A empresa declarou ''respeitar aos povos indígenas", mas que repudia qualquer forma de violência que ameace seus empregados

iG Minas Gerais | DA REDAÇÃO |

Funcionários da Vale foram feitos reféns durante três dias por índios da etnia Xikrin do Cateté, em uma unidade de extração de Ourilândia do Norte, a cerca de 900 km de Belém (PA). Os empregados só foram liberados às 21h deste sábado (14), segundo a assessoria da empresa. Os índios se apossaram da portaria da unidade Onça Puma desde quinta-feira (12). Não há consenso sobre o número de reféns.

Segundo a assessoria de imprensa da Vale, neste sábado ainda havia 50 funcionários (incluindo terceirizados) impedidos de sair. Na quinta-feira chegou a ser 200 os retidos. Já conforme a Polícia Civil local, eram só oito funcionários impedidos de sair.

De acordo com a empresa, os índios ameaçaram atear fogo na unidade --o que a Polícia Civil informou não ter conhecimento.

Cerca de 400 índios  ficaram instalados na portaria da unidade. Na tarde deste sábado, a Justiça determinou a reintegração de posse.

Policiais militares se deslocaram à unidade para acompanhar o oficial de Justiça na entrega da decisão e já deixaram o local. Segundo a Polícia Civil, não há informações de carros ou portões depredados.

Os índios concordaram em deixar o local para que as tratativas com a empresa fossem retomadas na segunda-feira (16).

Em nota, a Vale informa que "reitera seu respeito aos povos indígenas", mas que repudia qualquer forma de violência que ameace seus empregados.

Ainda segundo a empresa, os manifestantes cobram "mudanças na proposta de acordo em andamento" entre a empresa, o Ministério Público Federal e a Funai, para repasse em custeio e projetos às comunidades indígenas.
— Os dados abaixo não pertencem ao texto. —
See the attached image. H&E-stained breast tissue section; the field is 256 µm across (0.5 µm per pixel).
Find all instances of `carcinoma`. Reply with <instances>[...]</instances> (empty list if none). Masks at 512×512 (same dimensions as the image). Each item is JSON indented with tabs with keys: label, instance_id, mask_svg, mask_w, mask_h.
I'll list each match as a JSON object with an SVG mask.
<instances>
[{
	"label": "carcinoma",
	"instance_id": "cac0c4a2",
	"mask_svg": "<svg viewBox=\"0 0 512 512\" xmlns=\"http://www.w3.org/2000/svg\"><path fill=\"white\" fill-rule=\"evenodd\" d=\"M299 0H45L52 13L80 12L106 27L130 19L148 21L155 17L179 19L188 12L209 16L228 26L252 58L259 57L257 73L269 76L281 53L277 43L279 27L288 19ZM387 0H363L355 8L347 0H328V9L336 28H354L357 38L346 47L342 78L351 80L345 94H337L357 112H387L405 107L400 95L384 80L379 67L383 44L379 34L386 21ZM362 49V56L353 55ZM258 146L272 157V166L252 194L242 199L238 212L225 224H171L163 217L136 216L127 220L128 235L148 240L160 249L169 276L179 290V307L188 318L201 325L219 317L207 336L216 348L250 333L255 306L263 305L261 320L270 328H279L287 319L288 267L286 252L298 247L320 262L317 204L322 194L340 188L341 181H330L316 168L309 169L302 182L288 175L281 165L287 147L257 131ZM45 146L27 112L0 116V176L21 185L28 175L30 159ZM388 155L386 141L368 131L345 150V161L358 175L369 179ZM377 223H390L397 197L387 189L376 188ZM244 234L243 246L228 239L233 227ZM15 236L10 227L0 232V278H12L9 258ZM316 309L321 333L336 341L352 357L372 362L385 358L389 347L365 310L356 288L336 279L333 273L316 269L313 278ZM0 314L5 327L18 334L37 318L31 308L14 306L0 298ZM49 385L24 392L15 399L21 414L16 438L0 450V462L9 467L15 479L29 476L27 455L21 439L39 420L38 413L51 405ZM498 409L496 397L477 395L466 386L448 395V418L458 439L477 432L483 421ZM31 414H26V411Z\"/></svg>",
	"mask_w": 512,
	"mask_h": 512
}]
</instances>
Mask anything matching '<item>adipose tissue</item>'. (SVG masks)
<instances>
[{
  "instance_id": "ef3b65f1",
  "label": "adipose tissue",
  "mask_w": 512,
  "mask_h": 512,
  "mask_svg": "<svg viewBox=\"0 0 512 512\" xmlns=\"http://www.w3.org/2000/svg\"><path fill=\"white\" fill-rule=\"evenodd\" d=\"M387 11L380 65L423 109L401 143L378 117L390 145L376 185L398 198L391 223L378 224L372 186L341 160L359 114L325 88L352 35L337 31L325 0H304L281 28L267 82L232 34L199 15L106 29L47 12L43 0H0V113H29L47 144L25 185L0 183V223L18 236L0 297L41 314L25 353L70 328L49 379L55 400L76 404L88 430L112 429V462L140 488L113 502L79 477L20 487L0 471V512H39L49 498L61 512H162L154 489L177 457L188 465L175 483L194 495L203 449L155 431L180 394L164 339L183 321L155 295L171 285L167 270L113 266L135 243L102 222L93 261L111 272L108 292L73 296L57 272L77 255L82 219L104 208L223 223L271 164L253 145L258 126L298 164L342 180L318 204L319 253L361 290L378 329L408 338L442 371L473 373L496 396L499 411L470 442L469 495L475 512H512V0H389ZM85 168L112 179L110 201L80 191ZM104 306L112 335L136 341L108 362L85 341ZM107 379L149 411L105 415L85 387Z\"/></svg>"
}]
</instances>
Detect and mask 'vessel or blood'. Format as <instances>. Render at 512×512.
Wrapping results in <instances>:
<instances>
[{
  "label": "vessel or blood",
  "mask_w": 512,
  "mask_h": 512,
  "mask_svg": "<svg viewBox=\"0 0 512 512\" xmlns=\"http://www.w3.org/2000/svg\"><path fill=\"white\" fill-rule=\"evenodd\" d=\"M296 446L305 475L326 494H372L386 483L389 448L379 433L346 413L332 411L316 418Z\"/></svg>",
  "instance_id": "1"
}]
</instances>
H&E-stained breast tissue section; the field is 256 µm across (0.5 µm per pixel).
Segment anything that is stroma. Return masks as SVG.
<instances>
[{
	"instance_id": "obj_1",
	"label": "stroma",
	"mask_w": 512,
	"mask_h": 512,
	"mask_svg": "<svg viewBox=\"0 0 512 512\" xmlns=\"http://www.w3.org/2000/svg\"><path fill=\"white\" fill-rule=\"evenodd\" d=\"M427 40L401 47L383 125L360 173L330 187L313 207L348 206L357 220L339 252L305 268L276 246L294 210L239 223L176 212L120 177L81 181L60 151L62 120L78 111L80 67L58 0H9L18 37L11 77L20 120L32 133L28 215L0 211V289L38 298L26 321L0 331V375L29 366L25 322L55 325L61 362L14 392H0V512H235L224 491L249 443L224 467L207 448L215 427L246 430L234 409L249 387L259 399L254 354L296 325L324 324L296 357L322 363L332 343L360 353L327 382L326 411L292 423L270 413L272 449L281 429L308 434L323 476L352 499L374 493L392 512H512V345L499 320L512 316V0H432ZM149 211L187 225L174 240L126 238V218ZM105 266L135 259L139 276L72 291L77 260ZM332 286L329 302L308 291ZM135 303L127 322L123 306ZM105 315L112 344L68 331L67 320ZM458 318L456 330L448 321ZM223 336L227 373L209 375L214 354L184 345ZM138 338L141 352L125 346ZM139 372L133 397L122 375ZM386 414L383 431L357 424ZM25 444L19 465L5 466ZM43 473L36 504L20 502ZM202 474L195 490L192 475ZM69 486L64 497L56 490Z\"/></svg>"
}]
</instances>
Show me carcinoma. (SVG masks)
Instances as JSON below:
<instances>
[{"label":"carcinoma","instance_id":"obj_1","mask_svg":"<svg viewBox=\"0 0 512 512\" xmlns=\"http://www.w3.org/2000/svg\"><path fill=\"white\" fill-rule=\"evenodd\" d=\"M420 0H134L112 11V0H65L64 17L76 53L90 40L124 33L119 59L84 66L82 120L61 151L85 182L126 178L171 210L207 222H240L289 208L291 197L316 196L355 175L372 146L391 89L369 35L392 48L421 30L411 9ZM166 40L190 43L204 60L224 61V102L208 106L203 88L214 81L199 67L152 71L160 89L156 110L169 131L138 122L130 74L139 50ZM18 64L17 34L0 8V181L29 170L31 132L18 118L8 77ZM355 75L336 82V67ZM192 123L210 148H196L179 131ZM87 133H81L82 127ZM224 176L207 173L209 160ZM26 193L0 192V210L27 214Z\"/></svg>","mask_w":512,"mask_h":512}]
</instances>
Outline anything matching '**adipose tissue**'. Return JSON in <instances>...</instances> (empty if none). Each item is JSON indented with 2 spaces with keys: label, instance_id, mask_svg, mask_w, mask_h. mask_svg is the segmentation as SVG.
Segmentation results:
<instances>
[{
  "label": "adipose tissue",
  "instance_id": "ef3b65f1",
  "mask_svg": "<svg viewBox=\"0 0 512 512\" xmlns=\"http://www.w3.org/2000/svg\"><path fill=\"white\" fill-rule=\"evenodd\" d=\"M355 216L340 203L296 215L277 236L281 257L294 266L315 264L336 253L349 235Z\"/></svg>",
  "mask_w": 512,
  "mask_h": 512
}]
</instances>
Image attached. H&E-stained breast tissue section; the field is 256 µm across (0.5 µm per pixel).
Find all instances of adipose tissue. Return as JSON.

Os índios, diz a Vale, querem que o repasse proposto "seja feito integralmente em custeio", com verba extra para os projetos.

A Vale afirma que o recurso deve ser focado em projetos. Ainda em nota, diz que tem dado encaminhamento às questões acordadas com as demais comunidades.

Até o momento, a reportagem não havia conseguido falar com representantes dos Xikrin do Cateté.